• [YOUR GOAL]:
Below are some records; repeat them all exactly, minus the pictures.

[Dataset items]

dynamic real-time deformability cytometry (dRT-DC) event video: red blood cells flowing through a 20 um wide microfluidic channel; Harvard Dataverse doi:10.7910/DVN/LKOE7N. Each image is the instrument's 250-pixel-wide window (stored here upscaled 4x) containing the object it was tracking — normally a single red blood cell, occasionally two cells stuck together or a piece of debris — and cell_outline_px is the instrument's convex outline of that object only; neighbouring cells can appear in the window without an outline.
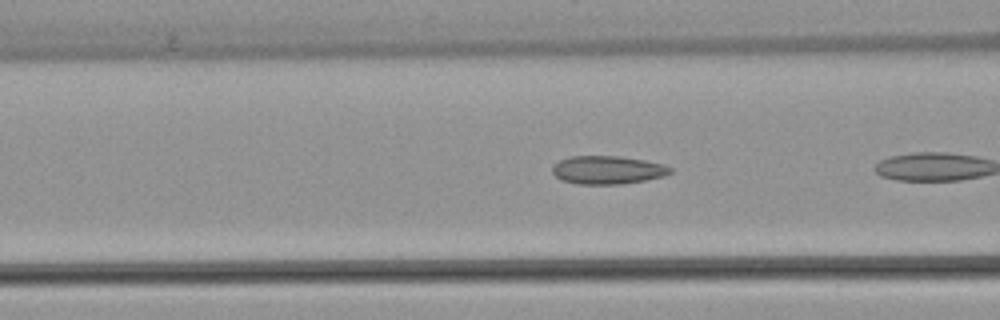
{"species": "common noctule bat (a hibernating species)", "species_latin": "Nyctalus noctula", "temperature_condition": "warm", "stored_images_in_passage": 5, "camera_frame_rate_fps": 3000, "um_per_image_px": 0.085, "animal": {"sex": "female", "body_mass_g": 22.7, "forearm_length_mm": 54.2}, "frame": {"image": 1, "passage_image": 4, "time_ms": 1.0, "image_size_px": [1000, 320], "cell_outline_px": [[672, 172], [664, 176], [644, 180], [620, 184], [576, 184], [564, 180], [556, 176], [552, 172], [552, 168], [560, 160], [568, 156], [620, 156], [644, 160], [664, 164], [672, 168]], "centroid_in_image_um": [51.66, 14.44], "position_along_channel_um": 114.9, "area_um2": 19.31}}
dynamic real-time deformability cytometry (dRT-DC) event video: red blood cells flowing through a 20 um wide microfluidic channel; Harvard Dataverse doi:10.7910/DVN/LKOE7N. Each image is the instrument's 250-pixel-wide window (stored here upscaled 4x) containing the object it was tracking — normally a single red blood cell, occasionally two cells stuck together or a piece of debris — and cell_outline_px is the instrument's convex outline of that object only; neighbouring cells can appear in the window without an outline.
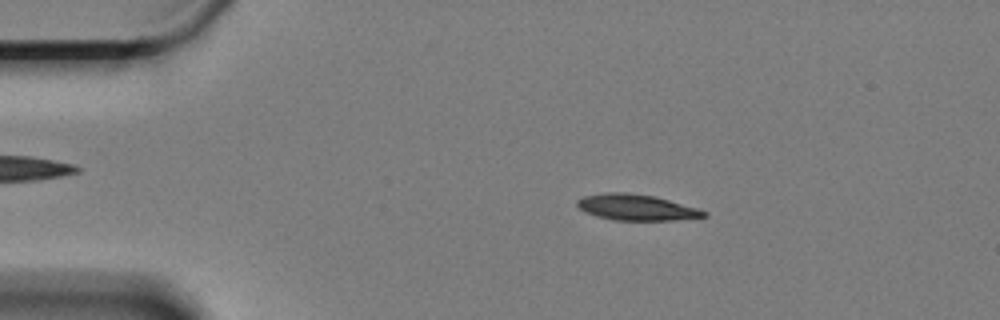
{"species": "Egyptian fruit bat (a non-hibernating species)", "species_latin": "Rousettus aegyptiacus", "temperature_condition": "cold", "stored_images_in_passage": 57, "camera_frame_rate_fps": 3000, "um_per_image_px": 0.085, "animal": {"sex": "female"}, "frame": {"image": 1, "passage_image": 10, "time_ms": 3.0, "image_size_px": [1000, 320], "cell_outline_px": [[708, 216], [672, 220], [612, 220], [596, 216], [584, 212], [576, 204], [576, 200], [584, 196], [608, 192], [624, 192], [652, 196], [668, 200], [696, 208], [708, 212]], "centroid_in_image_um": [54.04, 17.63], "position_along_channel_um": 31.0, "area_um2": 18.96}}
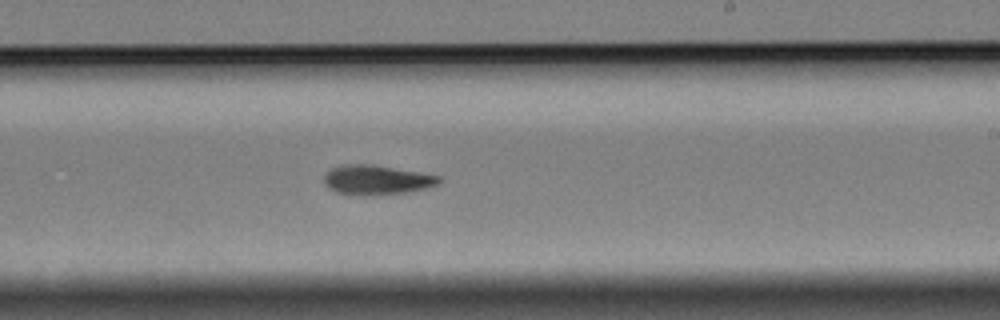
{"frame": {"image": 2, "passage_image": 35, "time_ms": 11.333, "image_size_px": [1000, 320], "cell_outline_px": [[440, 184], [408, 192], [372, 196], [364, 196], [336, 192], [328, 188], [324, 184], [324, 176], [332, 168], [340, 164], [372, 164], [420, 172], [440, 176]], "centroid_in_image_um": [32.0, 15.29], "position_along_channel_um": 257.0, "area_um2": 20.0}}
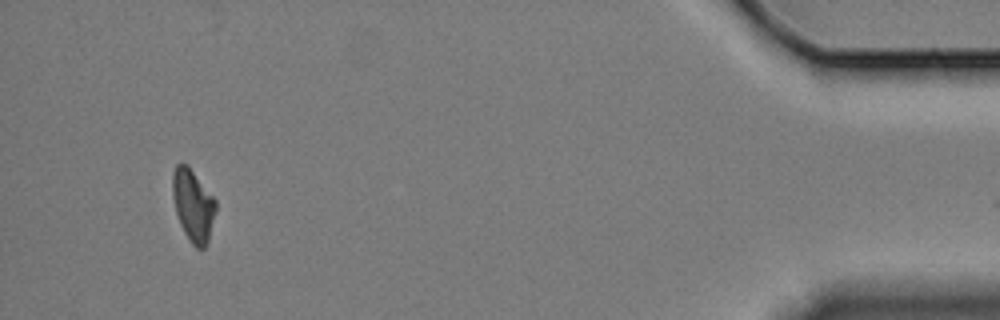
{"frame": {"image": 3, "passage_image": 56, "time_ms": 18.333, "image_size_px": [1000, 320], "cell_outline_px": [[216, 208], [208, 244], [204, 248], [196, 248], [188, 240], [180, 224], [176, 212], [172, 196], [172, 172], [176, 164], [180, 160], [188, 164], [216, 200]], "centroid_in_image_um": [16.39, 17.42], "position_along_channel_um": 418.8, "area_um2": 18.5}}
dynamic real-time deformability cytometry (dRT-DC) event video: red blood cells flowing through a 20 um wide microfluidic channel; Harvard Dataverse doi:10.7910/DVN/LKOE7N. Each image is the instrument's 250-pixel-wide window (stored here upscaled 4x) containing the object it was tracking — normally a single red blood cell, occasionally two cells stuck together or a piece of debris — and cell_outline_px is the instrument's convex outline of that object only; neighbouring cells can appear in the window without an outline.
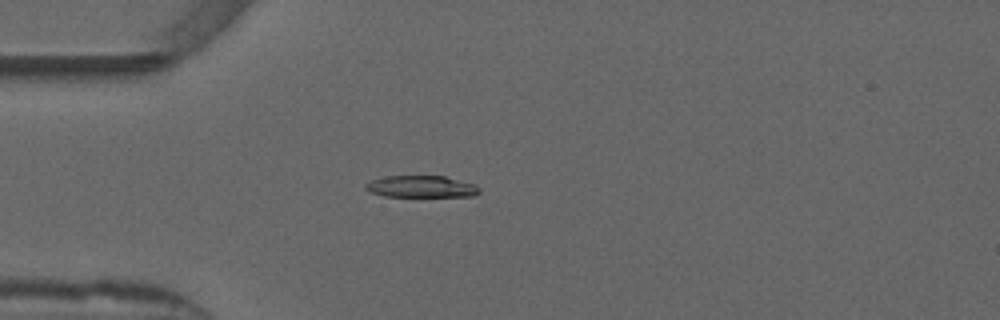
{"species": "common noctule bat (a hibernating species)", "species_latin": "Nyctalus noctula", "temperature_condition": "warm", "stored_images_in_passage": 10, "camera_frame_rate_fps": 3000, "um_per_image_px": 0.085, "animal": {"sex": "male", "forearm_length_mm": 52.5}, "frame": {"image": 1, "passage_image": 3, "time_ms": 0.667, "image_size_px": [1000, 320], "cell_outline_px": [[480, 192], [476, 196], [384, 196], [372, 192], [364, 188], [364, 184], [372, 180], [384, 176], [444, 176], [472, 184], [480, 188]], "centroid_in_image_um": [35.79, 15.86], "position_along_channel_um": 49.2, "area_um2": 14.28}}
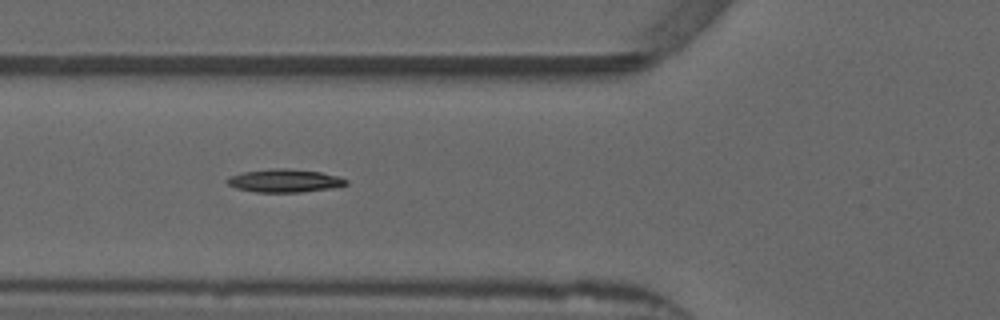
{"frame": {"image": 2, "passage_image": 8, "time_ms": 2.333, "image_size_px": [1000, 320], "cell_outline_px": [[348, 184], [332, 188], [300, 192], [256, 192], [236, 188], [228, 184], [224, 180], [228, 176], [244, 172], [272, 168], [288, 168], [320, 172], [336, 176], [348, 180]], "centroid_in_image_um": [24.16, 15.35], "position_along_channel_um": 101.6, "area_um2": 16.01}}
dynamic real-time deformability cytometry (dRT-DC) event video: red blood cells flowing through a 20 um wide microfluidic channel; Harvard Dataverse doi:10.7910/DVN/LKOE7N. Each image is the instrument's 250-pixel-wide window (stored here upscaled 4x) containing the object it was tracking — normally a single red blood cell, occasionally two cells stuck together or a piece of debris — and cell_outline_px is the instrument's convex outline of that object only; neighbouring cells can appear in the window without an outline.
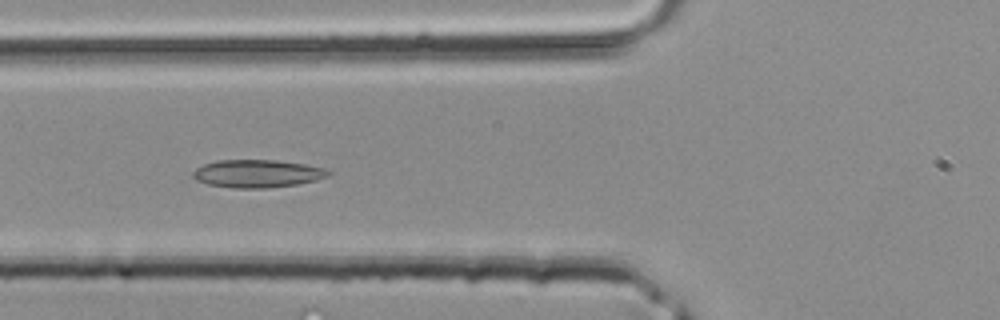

• [SOLUTION]:
dynamic real-time deformability cytometry (dRT-DC) event video: red blood cells flowing through a 20 um wide microfluidic channel; Harvard Dataverse doi:10.7910/DVN/LKOE7N. Each image is the instrument's 250-pixel-wide window (stored here upscaled 4x) containing the object it was tracking — normally a single red blood cell, occasionally two cells stuck together or a piece of debris — and cell_outline_px is the instrument's convex outline of that object only; neighbouring cells can appear in the window without an outline.
{"species": "common noctule bat (a hibernating species)", "species_latin": "Nyctalus noctula", "temperature_condition": "warm", "stored_images_in_passage": 5, "camera_frame_rate_fps": 3000, "um_per_image_px": 0.085, "animal": {"sex": "female", "body_mass_g": 22.7, "forearm_length_mm": 54.2}, "frame": {"image": 1, "passage_image": 4, "time_ms": 1.0, "image_size_px": [1000, 320], "cell_outline_px": [[672, 172], [664, 176], [644, 180], [620, 184], [576, 184], [564, 180], [556, 176], [552, 172], [552, 168], [560, 160], [568, 156], [620, 156], [644, 160], [664, 164], [672, 168]], "centroid_in_image_um": [51.66, 14.44], "position_along_channel_um": 114.9, "area_um2": 19.31}}
dynamic real-time deformability cytometry (dRT-DC) event video: red blood cells flowing through a 20 um wide microfluidic channel; Harvard Dataverse doi:10.7910/DVN/LKOE7N. Each image is the instrument's 250-pixel-wide window (stored here upscaled 4x) containing the object it was tracking — normally a single red blood cell, occasionally two cells stuck together or a piece of debris — and cell_outline_px is the instrument's convex outline of that object only; neighbouring cells can appear in the window without an outline.
{"species": "Egyptian fruit bat (a non-hibernating species)", "species_latin": "Rousettus aegyptiacus", "temperature_condition": "cold", "stored_images_in_passage": 57, "camera_frame_rate_fps": 3000, "um_per_image_px": 0.085, "animal": {"sex": "female"}, "frame": {"image": 1, "passage_image": 10, "time_ms": 3.0, "image_size_px": [1000, 320], "cell_outline_px": [[708, 216], [672, 220], [612, 220], [596, 216], [584, 212], [576, 204], [576, 200], [584, 196], [608, 192], [624, 192], [652, 196], [668, 200], [696, 208], [708, 212]], "centroid_in_image_um": [54.04, 17.63], "position_along_channel_um": 31.0, "area_um2": 18.96}}
{"frame": {"image": 2, "passage_image": 35, "time_ms": 11.333, "image_size_px": [1000, 320], "cell_outline_px": [[440, 184], [408, 192], [372, 196], [364, 196], [336, 192], [328, 188], [324, 184], [324, 176], [332, 168], [340, 164], [372, 164], [420, 172], [440, 176]], "centroid_in_image_um": [32.0, 15.29], "position_along_channel_um": 257.0, "area_um2": 20.0}}
{"frame": {"image": 3, "passage_image": 56, "time_ms": 18.333, "image_size_px": [1000, 320], "cell_outline_px": [[216, 208], [208, 244], [204, 248], [196, 248], [188, 240], [180, 224], [176, 212], [172, 196], [172, 172], [176, 164], [180, 160], [188, 164], [216, 200]], "centroid_in_image_um": [16.39, 17.42], "position_along_channel_um": 418.8, "area_um2": 18.5}}
dynamic real-time deformability cytometry (dRT-DC) event video: red blood cells flowing through a 20 um wide microfluidic channel; Harvard Dataverse doi:10.7910/DVN/LKOE7N. Each image is the instrument's 250-pixel-wide window (stored here upscaled 4x) containing the object it was tracking — normally a single red blood cell, occasionally two cells stuck together or a piece of debris — and cell_outline_px is the instrument's convex outline of that object only; neighbouring cells can appear in the window without an outline.
{"species": "common noctule bat (a hibernating species)", "species_latin": "Nyctalus noctula", "temperature_condition": "warm", "stored_images_in_passage": 10, "camera_frame_rate_fps": 3000, "um_per_image_px": 0.085, "animal": {"sex": "male", "forearm_length_mm": 52.5}, "frame": {"image": 1, "passage_image": 3, "time_ms": 0.667, "image_size_px": [1000, 320], "cell_outline_px": [[480, 192], [476, 196], [384, 196], [372, 192], [364, 188], [364, 184], [372, 180], [384, 176], [444, 176], [472, 184], [480, 188]], "centroid_in_image_um": [35.79, 15.86], "position_along_channel_um": 49.2, "area_um2": 14.28}}
{"frame": {"image": 2, "passage_image": 8, "time_ms": 2.333, "image_size_px": [1000, 320], "cell_outline_px": [[348, 184], [332, 188], [300, 192], [256, 192], [236, 188], [228, 184], [224, 180], [228, 176], [244, 172], [272, 168], [288, 168], [320, 172], [336, 176], [348, 180]], "centroid_in_image_um": [24.16, 15.35], "position_along_channel_um": 101.6, "area_um2": 16.01}}
dynamic real-time deformability cytometry (dRT-DC) event video: red blood cells flowing through a 20 um wide microfluidic channel; Harvard Dataverse doi:10.7910/DVN/LKOE7N. Each image is the instrument's 250-pixel-wide window (stored here upscaled 4x) containing the object it was tracking — normally a single red blood cell, occasionally two cells stuck together or a piece of debris — and cell_outline_px is the instrument's convex outline of that object only; neighbouring cells can appear in the window without an outline.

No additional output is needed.